В столицу приехали без опоздания, ну почти без опоздания, небольшая пробка оказалась только перед Павелецким вокзалом – конечной остановкой. Но поскольку метро открывалось в шесть, а время прибытия было – пять ноль пять, то затор в каких-то сорок-пятьдесят минут для воронежско-елецких пассажиров был – тьфу, даже на руку.
Фомин суетливо проводил бабушку с внуками до касс подземки, сказал: «Ну, тут я вас оставляю, так-быть…», но не оставил, а взялся провожать «до пересадки». На пересадке с теми же словами передумал и решил проводить «до больнички». Ну а уж в больничке без вопросов и сомнений стал прощаться, но тут случилось «чэ-пэ, так-быть», и Фомин так по своим делам и не поехал, а позвонил на свою командировку и деловым тоном сообщил, что задержится. В конце прибавил: «целую», но тоже как-то очень по-деловому, по-командировочному. Салим посмотрел на Фомина и подумал… Да нет, ни о чем он не подумал, просто посмотрел – и все.
А ЧП случилось вот какое. Прямо в вестибюле «больнички», перед невозможно гудящим летком улья с названием «регистратура», Стас вдруг схватился двумя руками за живот, дважды скорчился – то есть скорчился лицом и одновременно присел на корточки, – и громко застонал. А потом заплакал в голос. В такой громкий голос, на который только был способен. Бабушка немедленно растерялась. Фомин тоже. Если бы это был его собственный ребенок, то не растерялся бы, а так – как быть, кто его знает. Салим, будь он со Стасом вдвоем, тоже не растерялся бы, но при стольких опытных взрослых, да еще среди толпы и…

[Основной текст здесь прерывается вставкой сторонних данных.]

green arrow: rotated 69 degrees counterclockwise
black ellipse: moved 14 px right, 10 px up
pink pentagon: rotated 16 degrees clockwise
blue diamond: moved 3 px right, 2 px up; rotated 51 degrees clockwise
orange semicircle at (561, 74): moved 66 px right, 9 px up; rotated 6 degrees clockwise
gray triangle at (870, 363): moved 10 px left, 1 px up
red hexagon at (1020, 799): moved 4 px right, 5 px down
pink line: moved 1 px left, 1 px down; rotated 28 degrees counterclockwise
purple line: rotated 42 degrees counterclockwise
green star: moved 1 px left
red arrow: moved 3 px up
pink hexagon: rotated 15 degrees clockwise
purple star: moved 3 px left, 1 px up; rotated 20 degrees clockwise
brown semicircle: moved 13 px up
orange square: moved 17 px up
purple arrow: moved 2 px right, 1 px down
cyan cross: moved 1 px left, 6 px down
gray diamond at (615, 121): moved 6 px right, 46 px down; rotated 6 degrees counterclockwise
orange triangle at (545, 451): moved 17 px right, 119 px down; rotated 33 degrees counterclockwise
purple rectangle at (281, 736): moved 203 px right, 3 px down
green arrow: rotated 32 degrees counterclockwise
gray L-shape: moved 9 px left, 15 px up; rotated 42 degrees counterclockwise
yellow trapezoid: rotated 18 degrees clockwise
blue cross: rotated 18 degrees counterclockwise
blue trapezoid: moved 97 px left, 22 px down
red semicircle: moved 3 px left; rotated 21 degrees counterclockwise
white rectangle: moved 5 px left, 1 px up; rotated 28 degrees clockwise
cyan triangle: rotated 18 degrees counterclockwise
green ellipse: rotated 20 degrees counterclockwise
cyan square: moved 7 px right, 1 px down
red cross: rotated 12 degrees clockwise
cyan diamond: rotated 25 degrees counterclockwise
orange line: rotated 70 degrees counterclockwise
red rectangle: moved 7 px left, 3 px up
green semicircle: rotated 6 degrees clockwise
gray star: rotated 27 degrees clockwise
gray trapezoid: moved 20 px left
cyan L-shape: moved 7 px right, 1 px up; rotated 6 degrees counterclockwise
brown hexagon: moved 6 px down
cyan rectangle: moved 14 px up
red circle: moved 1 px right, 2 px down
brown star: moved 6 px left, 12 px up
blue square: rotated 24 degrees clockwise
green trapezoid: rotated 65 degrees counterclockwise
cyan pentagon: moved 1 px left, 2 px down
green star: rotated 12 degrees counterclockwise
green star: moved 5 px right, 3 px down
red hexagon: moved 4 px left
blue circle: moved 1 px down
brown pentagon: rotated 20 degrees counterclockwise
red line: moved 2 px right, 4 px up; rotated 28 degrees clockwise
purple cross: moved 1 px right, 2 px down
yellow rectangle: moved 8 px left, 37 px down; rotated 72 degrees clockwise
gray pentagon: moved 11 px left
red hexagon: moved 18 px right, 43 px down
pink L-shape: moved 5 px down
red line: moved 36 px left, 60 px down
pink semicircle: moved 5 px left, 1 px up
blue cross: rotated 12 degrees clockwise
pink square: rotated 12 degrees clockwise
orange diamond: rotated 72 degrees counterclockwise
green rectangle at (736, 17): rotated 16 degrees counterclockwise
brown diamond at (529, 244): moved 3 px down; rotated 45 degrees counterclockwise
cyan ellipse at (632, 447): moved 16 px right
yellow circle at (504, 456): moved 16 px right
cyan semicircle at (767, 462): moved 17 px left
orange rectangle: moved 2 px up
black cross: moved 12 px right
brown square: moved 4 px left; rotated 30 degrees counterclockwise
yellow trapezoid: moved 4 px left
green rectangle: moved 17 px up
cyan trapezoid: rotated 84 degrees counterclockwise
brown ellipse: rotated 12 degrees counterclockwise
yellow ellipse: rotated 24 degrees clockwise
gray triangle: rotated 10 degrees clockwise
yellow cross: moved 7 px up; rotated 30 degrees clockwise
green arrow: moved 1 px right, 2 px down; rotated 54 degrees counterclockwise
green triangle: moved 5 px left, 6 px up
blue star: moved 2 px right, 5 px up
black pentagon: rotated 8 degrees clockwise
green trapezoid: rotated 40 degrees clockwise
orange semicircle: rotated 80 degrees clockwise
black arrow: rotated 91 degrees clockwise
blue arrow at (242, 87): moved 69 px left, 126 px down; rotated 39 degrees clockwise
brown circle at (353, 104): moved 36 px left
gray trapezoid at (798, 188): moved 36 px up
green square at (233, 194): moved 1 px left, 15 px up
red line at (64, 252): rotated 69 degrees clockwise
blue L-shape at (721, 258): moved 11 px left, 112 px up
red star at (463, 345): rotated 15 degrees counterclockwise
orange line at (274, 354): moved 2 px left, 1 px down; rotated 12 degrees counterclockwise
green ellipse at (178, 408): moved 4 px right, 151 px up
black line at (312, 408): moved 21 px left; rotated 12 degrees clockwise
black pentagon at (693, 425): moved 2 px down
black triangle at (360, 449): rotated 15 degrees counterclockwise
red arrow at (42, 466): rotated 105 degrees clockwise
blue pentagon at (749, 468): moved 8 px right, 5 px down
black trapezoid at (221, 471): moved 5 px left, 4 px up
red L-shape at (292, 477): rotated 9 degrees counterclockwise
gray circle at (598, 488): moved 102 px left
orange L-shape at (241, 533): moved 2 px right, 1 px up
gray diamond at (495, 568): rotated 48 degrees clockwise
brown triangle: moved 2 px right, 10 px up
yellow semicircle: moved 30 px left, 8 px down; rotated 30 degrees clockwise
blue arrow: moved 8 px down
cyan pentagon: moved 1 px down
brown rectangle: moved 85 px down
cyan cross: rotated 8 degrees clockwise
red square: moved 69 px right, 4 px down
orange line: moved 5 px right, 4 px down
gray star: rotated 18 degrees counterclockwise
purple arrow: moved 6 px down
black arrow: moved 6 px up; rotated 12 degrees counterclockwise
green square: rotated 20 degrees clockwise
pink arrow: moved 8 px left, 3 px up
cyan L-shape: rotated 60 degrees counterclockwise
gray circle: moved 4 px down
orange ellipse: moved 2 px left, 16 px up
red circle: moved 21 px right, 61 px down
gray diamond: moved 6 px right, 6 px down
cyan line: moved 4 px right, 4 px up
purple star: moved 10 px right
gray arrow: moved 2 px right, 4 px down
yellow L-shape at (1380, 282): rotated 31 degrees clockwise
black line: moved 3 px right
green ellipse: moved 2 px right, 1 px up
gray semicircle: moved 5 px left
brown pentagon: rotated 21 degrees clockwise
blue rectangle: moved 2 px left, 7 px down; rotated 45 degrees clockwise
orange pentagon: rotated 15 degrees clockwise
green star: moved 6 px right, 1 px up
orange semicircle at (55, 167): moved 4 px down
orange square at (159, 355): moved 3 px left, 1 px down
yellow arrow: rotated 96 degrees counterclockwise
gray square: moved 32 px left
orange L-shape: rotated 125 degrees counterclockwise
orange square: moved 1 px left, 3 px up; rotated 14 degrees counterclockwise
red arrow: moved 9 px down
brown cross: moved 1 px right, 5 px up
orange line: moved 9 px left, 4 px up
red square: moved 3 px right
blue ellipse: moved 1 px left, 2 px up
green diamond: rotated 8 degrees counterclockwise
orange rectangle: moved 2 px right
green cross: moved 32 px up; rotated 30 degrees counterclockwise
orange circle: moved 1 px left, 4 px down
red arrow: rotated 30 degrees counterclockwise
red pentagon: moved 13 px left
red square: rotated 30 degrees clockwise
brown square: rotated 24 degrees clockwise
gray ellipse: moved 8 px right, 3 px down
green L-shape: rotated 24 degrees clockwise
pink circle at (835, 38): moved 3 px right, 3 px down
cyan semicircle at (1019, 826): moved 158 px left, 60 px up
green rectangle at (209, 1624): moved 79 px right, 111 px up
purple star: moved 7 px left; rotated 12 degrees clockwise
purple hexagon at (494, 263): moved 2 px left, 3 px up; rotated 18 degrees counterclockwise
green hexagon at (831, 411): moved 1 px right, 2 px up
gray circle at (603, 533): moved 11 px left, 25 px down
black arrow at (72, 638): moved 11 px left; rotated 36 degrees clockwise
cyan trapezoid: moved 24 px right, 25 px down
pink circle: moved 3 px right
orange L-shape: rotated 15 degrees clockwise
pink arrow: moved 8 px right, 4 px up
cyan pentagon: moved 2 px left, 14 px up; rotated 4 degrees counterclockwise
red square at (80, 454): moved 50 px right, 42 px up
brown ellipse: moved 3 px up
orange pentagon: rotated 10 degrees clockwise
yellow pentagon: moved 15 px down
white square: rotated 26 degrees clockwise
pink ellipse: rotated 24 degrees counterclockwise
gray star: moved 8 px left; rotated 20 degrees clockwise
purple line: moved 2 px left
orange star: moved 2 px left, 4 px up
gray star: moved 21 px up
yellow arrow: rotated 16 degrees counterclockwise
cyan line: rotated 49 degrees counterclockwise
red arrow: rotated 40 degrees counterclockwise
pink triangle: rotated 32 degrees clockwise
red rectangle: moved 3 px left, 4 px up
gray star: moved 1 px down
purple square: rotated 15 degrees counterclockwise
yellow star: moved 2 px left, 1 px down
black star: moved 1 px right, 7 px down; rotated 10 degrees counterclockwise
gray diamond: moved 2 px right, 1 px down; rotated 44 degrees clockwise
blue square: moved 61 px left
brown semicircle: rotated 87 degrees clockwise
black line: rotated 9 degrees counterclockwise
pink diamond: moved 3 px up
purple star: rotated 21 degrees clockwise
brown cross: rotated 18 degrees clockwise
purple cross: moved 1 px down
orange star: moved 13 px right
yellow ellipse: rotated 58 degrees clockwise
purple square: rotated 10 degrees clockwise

– Ай, какой невоспитанный мальчик! – сладким голосом прощебетала тетя с очень воспитанной девочкой за ручку. – Ай, какой он становится некрасивый, когда плачет! Правда, Мариночка?
Мариночка послушно кивнула. Большинство людей в очереди, как показалось Салиму, тоже мысленно кивнуло. Меньшинство не обратило на инцидент никакого внимания. К счастью, не все вокруг оказались идиотами. Случившаяся мимо грушевидная врачиха, увидев перекосившегося от боли ребенка, первым делом тронула его лоб и ужаснулась.
– Немедленно в изолятор! – распорядилась она. – Кто родители? Господа, кто родители ребенка?
Гудение перед летком мгновенно затихло. В наступившей тишине нелепое заикание бабушки показалось Салиму еще нелепее, чем это было на самом деле.
– Нет… Нет у него родных. Яба… я – бабушка. И брат вот. Мы, мы – родители. Вот и справка. Направление на прием…
Бабушка полезла в сумку за документами. Врачиха раздраженно отмахнулась:
– Бабушка, бабушка! Куда ж вы ребенка в таком состоянии везете? Он же горит весь! Жар и, вероятно, острая кишечная инфекция. Вон как малыша корчит.